Your task: Report all lines in the records that hold the string "shoulder".

Keypoint text descriptions

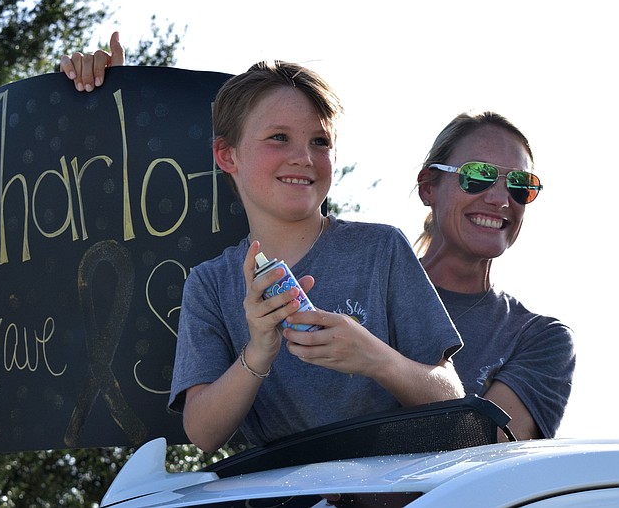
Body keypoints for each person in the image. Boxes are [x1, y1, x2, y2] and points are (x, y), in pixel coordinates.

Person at [60, 44, 465, 451]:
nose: (303, 157)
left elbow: (452, 397)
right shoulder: (211, 283)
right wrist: (259, 351)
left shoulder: (381, 249)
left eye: (320, 141)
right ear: (227, 155)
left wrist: (375, 358)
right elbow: (203, 434)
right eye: (278, 137)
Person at [415, 111, 575, 440]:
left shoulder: (538, 338)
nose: (500, 199)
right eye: (477, 176)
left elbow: (480, 455)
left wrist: (376, 361)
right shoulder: (361, 289)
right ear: (429, 186)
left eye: (520, 185)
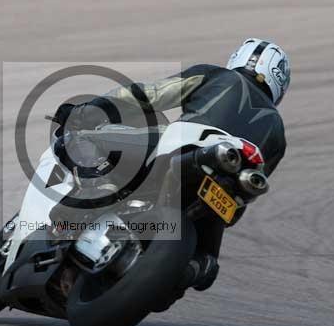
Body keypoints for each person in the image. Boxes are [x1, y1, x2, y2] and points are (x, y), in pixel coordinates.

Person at [54, 38, 290, 292]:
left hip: (181, 146)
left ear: (239, 57)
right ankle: (192, 268)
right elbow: (246, 198)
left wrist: (89, 111)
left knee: (78, 138)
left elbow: (148, 95)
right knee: (206, 263)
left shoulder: (217, 76)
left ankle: (99, 188)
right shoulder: (278, 133)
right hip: (220, 188)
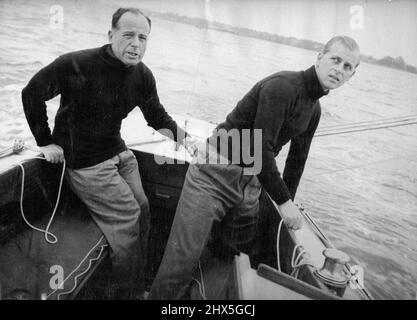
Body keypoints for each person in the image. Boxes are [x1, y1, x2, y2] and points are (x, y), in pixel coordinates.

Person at [149, 35, 361, 299]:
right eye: (335, 60)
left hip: (251, 182)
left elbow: (297, 160)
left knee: (231, 258)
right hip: (214, 173)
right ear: (319, 57)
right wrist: (283, 202)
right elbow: (260, 148)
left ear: (352, 76)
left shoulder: (314, 109)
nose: (339, 69)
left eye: (348, 67)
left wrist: (289, 204)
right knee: (181, 259)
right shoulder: (283, 87)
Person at [21, 7, 195, 299]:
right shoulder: (77, 63)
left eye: (143, 37)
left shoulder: (142, 75)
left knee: (144, 208)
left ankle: (139, 282)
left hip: (118, 152)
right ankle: (127, 293)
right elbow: (32, 92)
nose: (136, 43)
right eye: (128, 35)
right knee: (128, 219)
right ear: (110, 34)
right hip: (86, 162)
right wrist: (45, 141)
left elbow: (157, 116)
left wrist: (187, 141)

Task answer:
right shoulder: (211, 283)
left shoulder: (381, 249)
left shoulder: (538, 338)
right shoulder: (361, 289)
left shoulder: (217, 76)
right shoulder: (278, 133)
left shoulder: (314, 109)
right shoulder: (283, 87)
right shoulder: (77, 63)
left shoulder: (142, 75)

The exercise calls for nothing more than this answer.